Contrary to expectations, the current study found that perceived closeness to victims of suicide attempts and deaths was unrelated to risk for suicidal behavior in the current study. This finding contrasts with prior research that suggests that perceived closeness to victims of death by suicide is associated with depression, anxiety, prolonged grief, and self-identified survivor status (Cerel et al., 2013, 2015). Our findings are, however, consistent with findings from a prospective study of suicide contagion in adolescents that found that personally knowing victims of death by suicide did not significantly alter the impact of suicide exposure on suicidality (Swanson & Colman, 2013).
Limitations
The present findings should be considered within the context of several limitations, including small sample size, reliance on self-report, and cross-sectional design. Thus, while these findings suggest that cumulative exposure to suicide attempts and deaths may be an important risk factor for future suicidal behavior in firefighters, the cross-sectional design of the current study precludes us from being able to draw such causal inferences.
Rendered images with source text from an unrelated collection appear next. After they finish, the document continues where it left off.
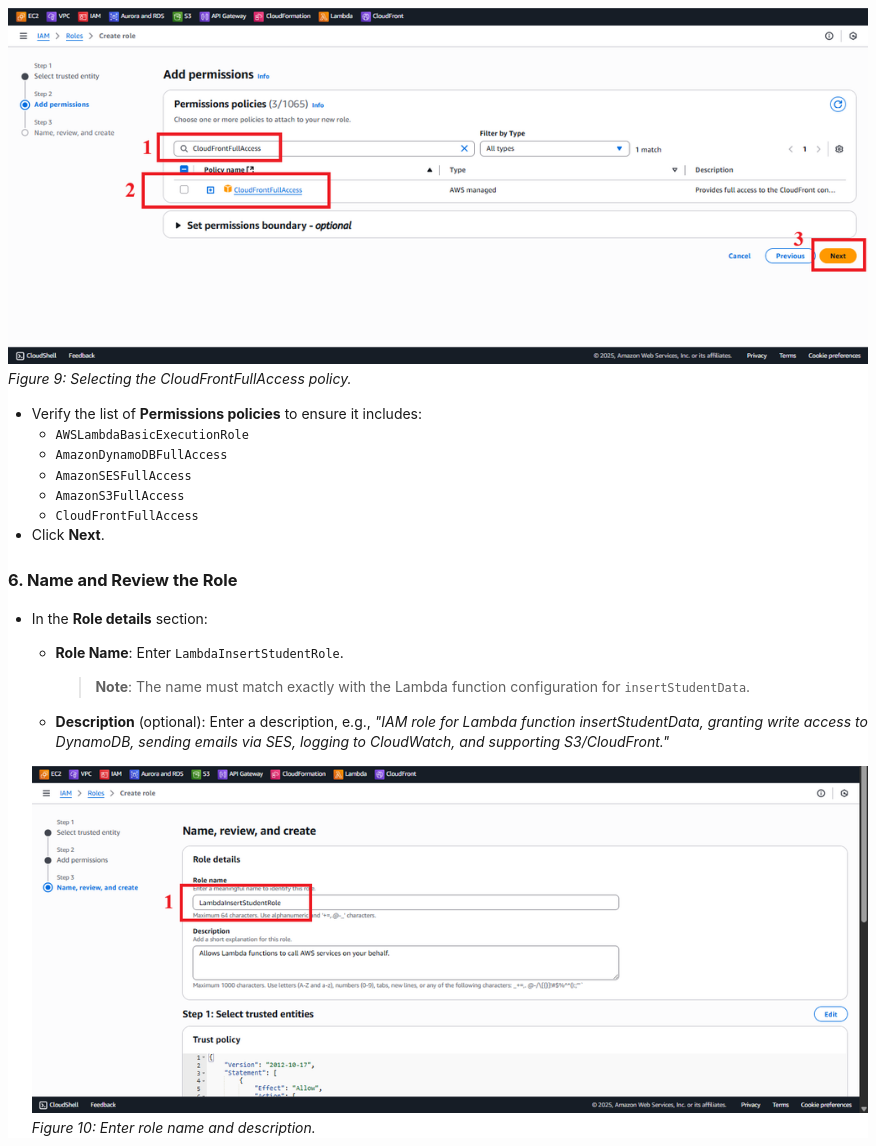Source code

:   ![IAM - Add CloudFrontFullAccess](/images/1-iam-role/insert-student/iam-role-insert-student-09.png)
  *Figure 9: Selecting the CloudFrontFullAccess policy.*

- Verify the list of **Permissions policies** to ensure it includes:  
  - `AWSLambdaBasicExecutionRole`  
  - `AmazonDynamoDBFullAccess`  
  - `AmazonSESFullAccess`  
  - `AmazonS3FullAccess`  
  - `CloudFrontFullAccess`  
- Click **Next**.

### 6. Name and Review the Role
- In the **Role details** section:
  - **Role Name**: Enter `LambdaInsertStudentRole`.  
    > **Note**: The name must match exactly with the Lambda function configuration for `insertStudentData`.
  - **Description** (optional): Enter a description, e.g., _"IAM role for Lambda function insertStudentData, granting write access to DynamoDB, sending emails via SES, logging to CloudWatch, and supporting S3/CloudFront."_ 

  ![IAM - Enter Role Name](/images/1-iam-role/insert-student/iam-role-insert-student-10.png)
  *Figure 10: Enter role name and description.*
Furthermore, given that the present study is the first to demonstrate an association between cumulative exposure to suicide attempts and deaths and suicidal behavior in firefighters, these findings should be considered preliminary until they are independently replicated, preferably using a longitudinal design.
Summary and Implications
The findings from the present study indicate that, despite the high rates of exposure to suicide attempts and deaths that were observed in the present study, remarkably few of the firefighters that we studied had ever sought out treatment following exposure to a suicide attempt or death. Given the robust association observed between cumulative exposure to suicide attempts and deaths and risk for suicidal behavior observed in this study, recent efforts to develop guidelines for suicide postvention in fire service (Gulliver et al., in press) and to increase firefighters’ utilization of behavioral health treatments are clearly warranted. The findings from the present study further suggest that additional research aimed at better understanding the potential impact of cumulative exposure to suicide attempts and deaths on firefighters’ health and safety is warranted. The finding that firefighters who were most strongly affected by occupational exposures to suicide attempts and deaths were at greatest risk for suicidal behavior appears to be a particularly important finding to study further.
Acknowledgments
This research was supported by a Federal Emergency Management Agency (FEMA) Award (EMW2012FP00243) to Dr. Gulliver entitled “Developing Standard Operating Procedures for Suicide in Fire Service.” Dr. Kimbrel was supported by a Career Development Award (IK2 CX000525) from the Clinical Science Research and Development Service of the Department of Veterans Affairs’ (VA) Office of Research and Development. Special thanks to Grace Carpenter, Elisa Flynn, Amruta Mardikar, Cindy Zavodny, the International Association of Fire Fighters (IAFF), and to our firefighter participants for their assistance in helping us to conduct this research project. The views expressed in this article are those of the authors and do not necessarily reflect the position or policy of the VA, FEMA, or the United States government.